What you should do:
Scan the records for "Belo". Report each line that includes it.

Data entries:
'''
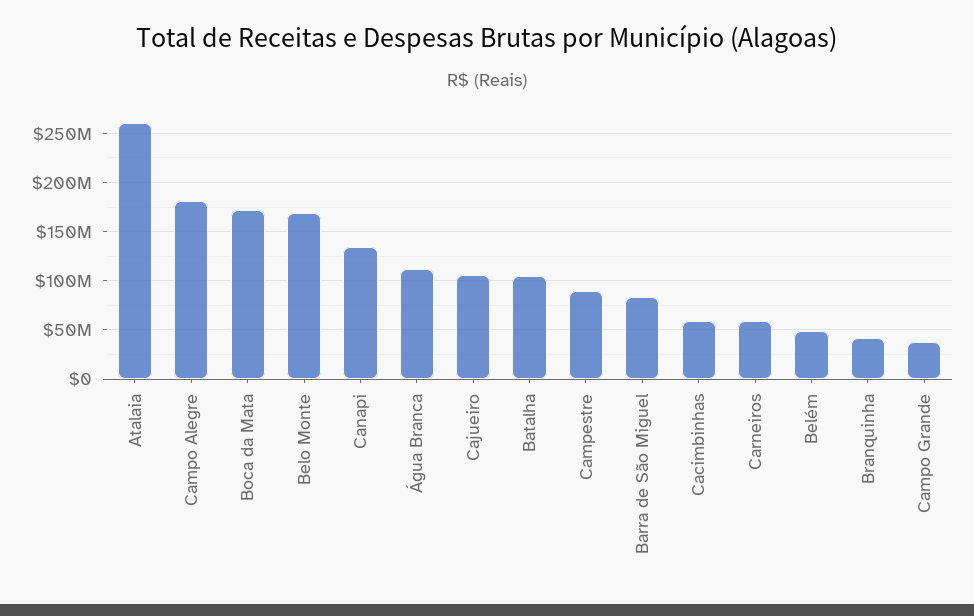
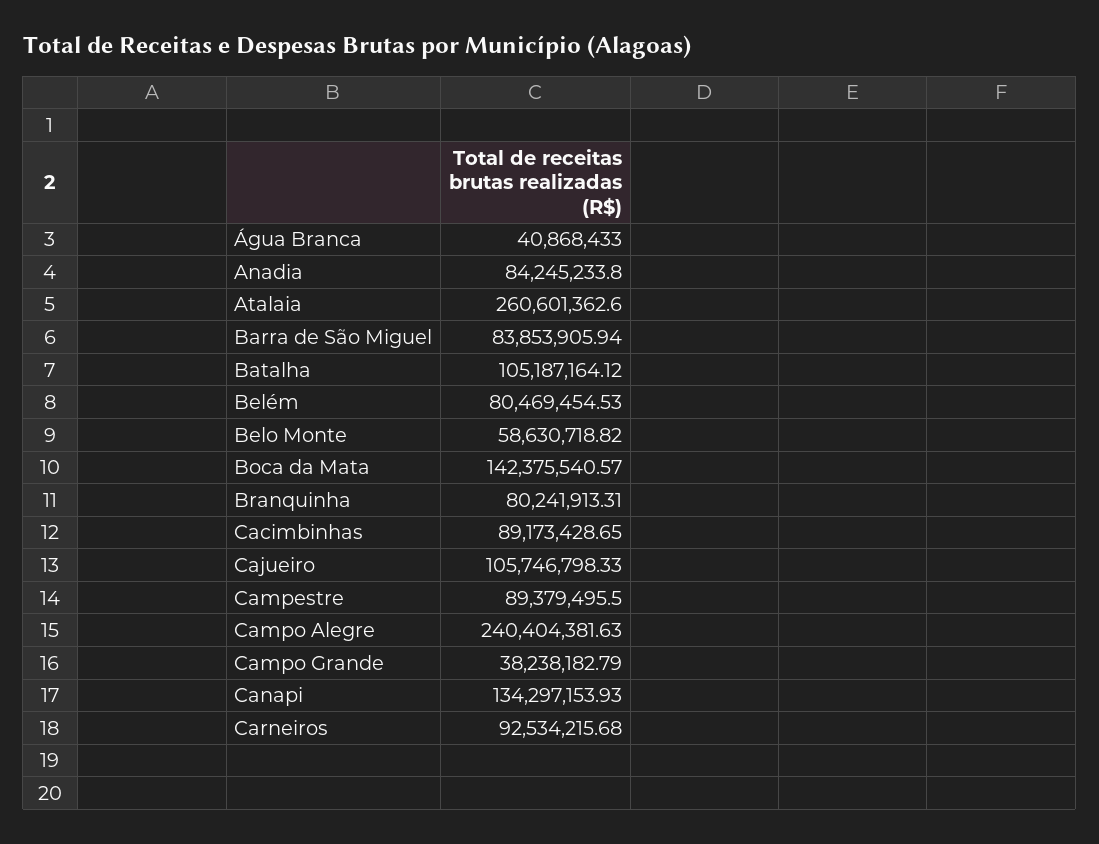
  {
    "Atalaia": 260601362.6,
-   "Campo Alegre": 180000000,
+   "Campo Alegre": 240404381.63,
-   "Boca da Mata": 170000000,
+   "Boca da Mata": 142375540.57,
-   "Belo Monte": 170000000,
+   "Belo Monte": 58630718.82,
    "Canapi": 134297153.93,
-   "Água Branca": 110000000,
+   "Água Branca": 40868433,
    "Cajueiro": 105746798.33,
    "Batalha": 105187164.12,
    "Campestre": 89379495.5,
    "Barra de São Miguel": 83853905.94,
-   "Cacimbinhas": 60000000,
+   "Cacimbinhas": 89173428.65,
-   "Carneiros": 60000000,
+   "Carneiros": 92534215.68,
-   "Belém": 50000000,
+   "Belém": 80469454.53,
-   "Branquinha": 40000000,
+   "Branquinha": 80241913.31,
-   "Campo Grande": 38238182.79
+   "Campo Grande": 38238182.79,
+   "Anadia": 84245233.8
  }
'''
Answer to the problem:
-   "Belo Monte": 170000000,
+   "Belo Monte": 58630718.82,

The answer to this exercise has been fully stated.